O compositor realizou pesquisa para as passagens de preparação e desfile da escola de samba. Descobriu fato curioso que aconteceu durante os 90 anos, de 1935 a 2025, em que, no Rio, desfilaram as escolas de samba. O andamento metronômico aumentou gradativamente, chegando hoje a alcançar a semínima igual a 140. Assim, é com esse ritmo frenético que construiu as cenas com a escola de samba. Os sons eletrônicos, as falas e os cantos dos personagens se ajustam a todos os elementos da manifestação popular, com suas paradinhas, apagões, breques, bossas e viradas.
Além do canto e de falas, em algumas passagens o compositor utiliza o “sprechgesang” (canto falado), a técnica vocal usada por Schoenberg, que transita entre a fala e o canto. Mas, em Leopoldina, há a inovação em algumas passagens, com outra escrita musical a que Antunes chama de “strumentgesang”: simultaneamente às falas e a performances em “sprechgesang”, instrumentos da orquestra, em geral madeiras, tocam melodias sincrônicas à silabação dos textos.
Infelizmente, foi durante o período de composição que se alastrou a pandemia, dificultando as programações teatrais e toda aglomeração em qualquer lugar. Leopoldina não foi apresentada em 2022 como obra representativa do bicentenário da independência do Brasil, mas seu significado histórico-cultural, demonstrando nossas mazelas e esperanças, não marca somente uma efeméride. Ao contrário. Deve ser motivo de constante revisão e reflexão. Para tanto, seus autores a veem como uma representação sempre necessária. Claro que, assim, urge que seja doada ao público.
Retrato de Leopoldina: Joseph Kreutzinger, O.S.T., 1817 (Coleção Kuntshistorisches Museum — Viena).

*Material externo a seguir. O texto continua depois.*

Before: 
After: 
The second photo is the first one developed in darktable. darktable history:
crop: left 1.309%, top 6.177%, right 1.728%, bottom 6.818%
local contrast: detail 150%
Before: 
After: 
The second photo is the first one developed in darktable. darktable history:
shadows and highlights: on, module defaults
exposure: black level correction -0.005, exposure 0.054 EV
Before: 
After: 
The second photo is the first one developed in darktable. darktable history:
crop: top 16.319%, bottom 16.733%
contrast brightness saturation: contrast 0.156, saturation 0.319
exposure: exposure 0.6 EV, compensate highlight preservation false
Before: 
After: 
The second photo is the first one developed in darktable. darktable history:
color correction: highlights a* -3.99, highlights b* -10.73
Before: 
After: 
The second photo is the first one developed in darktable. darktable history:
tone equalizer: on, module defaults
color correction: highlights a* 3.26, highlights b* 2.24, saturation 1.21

Carioca, formado em Direito, lecionou em diversas faculdades do Rio de Janeiro. Durante 17 anos, foi chefe da Assessoria Jurídica da FUNARTE. Publicou livros de poesia, ficção, tradução, arte, política, direito e mais de 500 artigos no Brasil, França, Itália e Áustria (sobre Música, Literatura, Política, Cinema, crônicas, contos, poemas). É autor dos libretos das óperas Olga e Leopoldina, ambas com música de Jorge Antunes (esta última ainda inédita), e teve poemas musicados por compositores como Ricardo Tacuchian, Ernani Aguiar, Guilherme Bauer, dentre outros.